The analogy to the PC era is imperfect but instructive. The hobbyist era of computing — where you assembled your own machine from a kit — didn’t last long, not because hobbyists were wrong to want control, but because pre-built machines made computing accessible to people who would never have assembled a motherboard. The productivity gains of the 1990s came from Dell desktops, not from more people learning to solder. The same dynamic is playing out in agent infrastructure.

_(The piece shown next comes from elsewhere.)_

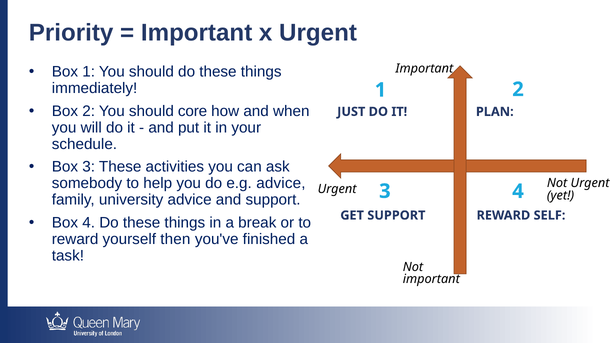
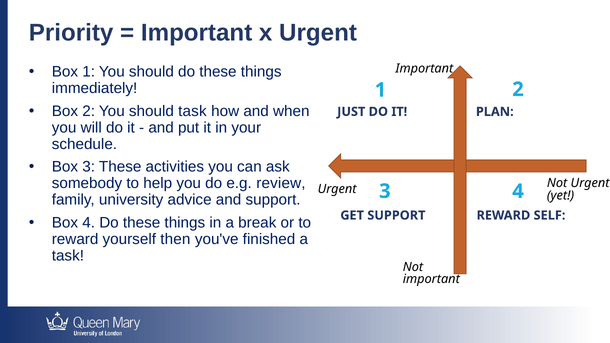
should core: core -> task
e.g advice: advice -> review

For builders evaluating open-weight models for local AI workflows, the harness question is especially relevant: a strong model running in a weak harness will underperform a weaker model in a well-engineered environment. The benchmark you’re looking at may not be measuring what you think it’s measuring.
The Measurement Problem You Can’t Ignore
Here’s the uncomfortable conclusion. When you read that a model scored X% on a coding benchmark, you’re reading a joint measurement of the model and the harness it ran in. When you see that one model outperforms another, you don’t know how much of that gap is model capability and how much is harness engineering.
Altman’s admission isn’t a curiosity. It’s a description of the current state of the field. The people building the most capable agents — at Anthropic, at OpenAI, at Cursor — are investing heavily in harness engineering precisely because they’ve discovered that the environment around the model is doing more work than most people assumed.
The question for builders is not “which model should I use?” It’s “which model, in which harness, for which task?” Those are three separate variables, and collapsing them into one decision is how you end up with a capable model producing mediocre results.
The harness is not a wrapper around the model. It’s the other half of the system.